The licenses for virtual assets providers under MiCA, unlike some of the current, lighter registration regimes in Europe (for example, in France) requires detailed disclosures: “MiCA license is a real license, a prudential license. They look at how you run your business. It’s very in-depth,” Ehlers said.
That level of transparency will likely give some peace of mind to banks and other traditional businesses that have been uneasy about crypto so far, Ehlers said. “You’re not at the same footing with the credit institutions, but you’re at the table with them.”
Time to get ready
However, the gap between what a crypto service is doing now to comply with regional laws and what it will have to do under MiCA can be quite wide, so companies must start getting ready now, Ehlers said.
“It’s always more complicated and takes more time than you think. My advice for the industry is you need to start now, prepare yourself for the MiCA application.

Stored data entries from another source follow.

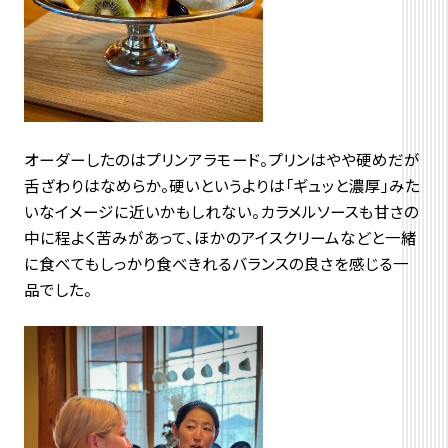
オーダーしたのはプリンアラモード。プリンはやや硬めだが
舌ざわりはなめらか。硬いというよりは「ギュッと濃厚」みた
いなイメージに近いかもしれない。カラメルソースも甘さの
中に程よく苦みがあって、ほかのアイスクリームなどと一緒
に食べてもしっかり食べきれるバランスの良さを感じる一
品でした。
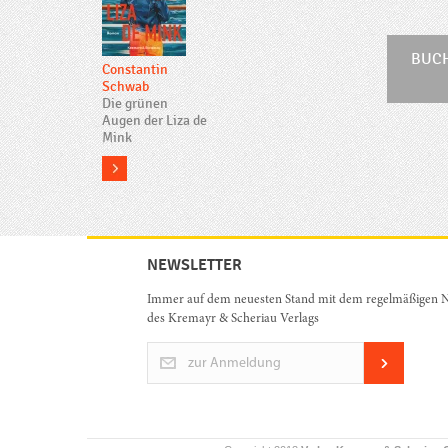
BUC
Constantin
Schwab
Die grünen
Augen der Liza de
Mink
more
NEWSLETTER
Immer auf dem neuesten Stand mit dem regelmäßigen N
des Kremayr & Scheriau Verlags
zur Anmeldung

What does your company do today and what does MiCA require?” Ehlers said.
On the user side of things, the onboarding process might become a bit longer for crypto exchange clients, Ehlers said. Exchanges will need to figure out how suitable a user is for certain kinds of products. At the same time, users will be entitled to more information about the assets listed on exchanges so they can make more educated choices while trading.
After MiCA passes, crypto companies will have 18 months to adapt. It’s hard to tell when exactly the regulation will become law because the vote has already been postponed twice, most recently pushed to April.
In the long run, MiCA will make the life of European crypto services easier, Wagenknecht said, with a more coherent approach towards regulation. But in the beginning there might be some pains harmonizing the existing national regulations with MiCA. One example is Germany’s law for blockchain securities, which is different from MiCA’s approach.
Some experts are already saying MiCA is not comprehensive enough and that the regulators of the world must go further. For example, a research group commissioned by the French government called for special attention to the metaverse, especially to users’ data protection rules, in October. The current text of MiCA does not contain any mentions of the metaverse.
There is also a concern that however profoundly Europe will be regulating crypto, it won’t really work until other parts of the world follow suit.
“There’s no point in Europe being on its own, because this is a global development, and we can’t put barriers on it,” European Commissioner Mairead McGuinness told CoinDesk.